- [Records for this exercise]:
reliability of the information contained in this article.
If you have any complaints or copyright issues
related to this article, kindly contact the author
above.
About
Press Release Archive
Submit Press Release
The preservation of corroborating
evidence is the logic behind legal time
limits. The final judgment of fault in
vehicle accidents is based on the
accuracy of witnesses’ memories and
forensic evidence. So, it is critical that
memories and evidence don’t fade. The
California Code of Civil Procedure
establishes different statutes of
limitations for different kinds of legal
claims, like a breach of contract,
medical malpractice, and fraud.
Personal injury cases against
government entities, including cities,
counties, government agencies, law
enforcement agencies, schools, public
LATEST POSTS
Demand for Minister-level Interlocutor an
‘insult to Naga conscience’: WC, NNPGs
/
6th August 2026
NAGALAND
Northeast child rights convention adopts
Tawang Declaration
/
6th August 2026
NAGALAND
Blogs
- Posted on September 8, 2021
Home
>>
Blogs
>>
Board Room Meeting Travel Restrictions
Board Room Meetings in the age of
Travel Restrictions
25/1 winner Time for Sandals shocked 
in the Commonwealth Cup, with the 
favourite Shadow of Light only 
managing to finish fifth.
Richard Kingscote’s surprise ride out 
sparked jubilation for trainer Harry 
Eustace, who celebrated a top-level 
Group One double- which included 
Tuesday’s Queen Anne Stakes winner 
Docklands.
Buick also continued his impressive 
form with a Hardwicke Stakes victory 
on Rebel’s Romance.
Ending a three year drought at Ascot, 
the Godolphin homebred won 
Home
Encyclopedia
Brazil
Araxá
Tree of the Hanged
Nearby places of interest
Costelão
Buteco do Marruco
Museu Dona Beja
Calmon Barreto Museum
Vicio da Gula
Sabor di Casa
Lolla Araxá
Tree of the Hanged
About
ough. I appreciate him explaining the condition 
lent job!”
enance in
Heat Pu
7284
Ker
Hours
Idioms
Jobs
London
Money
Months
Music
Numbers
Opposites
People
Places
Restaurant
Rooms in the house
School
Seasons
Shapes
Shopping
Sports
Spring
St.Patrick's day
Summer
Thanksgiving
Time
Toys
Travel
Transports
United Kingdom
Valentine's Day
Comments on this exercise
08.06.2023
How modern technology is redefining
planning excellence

- [Instructions for the task]:
Word for word, restate the entries from the first line to the line that has "on Rebel’s Romance.", both included, and nothing else.

- [Exercise solution]:
reliability of the information contained in this article.
If you have any complaints or copyright issues
related to this article, kindly contact the author
above.
About
Press Release Archive
Submit Press Release
The preservation of corroborating
evidence is the logic behind legal time
limits. The final judgment of fault in
vehicle accidents is based on the
accuracy of witnesses’ memories and
forensic evidence. So, it is critical that
memories and evidence don’t fade. The
California Code of Civil Procedure
establishes different statutes of
limitations for different kinds of legal
claims, like a breach of contract,
medical malpractice, and fraud.
Personal injury cases against
government entities, including cities,
counties, government agencies, law
enforcement agencies, schools, public
LATEST POSTS
Demand for Minister-level Interlocutor an
‘insult to Naga conscience’: WC, NNPGs
/
6th August 2026
NAGALAND
Northeast child rights convention adopts
Tawang Declaration
/
6th August 2026
NAGALAND
Blogs
- Posted on September 8, 2021
Home
>>
Blogs
>>
Board Room Meeting Travel Restrictions
Board Room Meetings in the age of
Travel Restrictions
25/1 winner Time for Sandals shocked 
in the Commonwealth Cup, with the 
favourite Shadow of Light only 
managing to finish fifth.
Richard Kingscote’s surprise ride out 
sparked jubilation for trainer Harry 
Eustace, who celebrated a top-level 
Group One double- which included 
Tuesday’s Queen Anne Stakes winner 
Docklands.
Buick also continued his impressive 
form with a Hardwicke Stakes victory 
on Rebel’s Romance.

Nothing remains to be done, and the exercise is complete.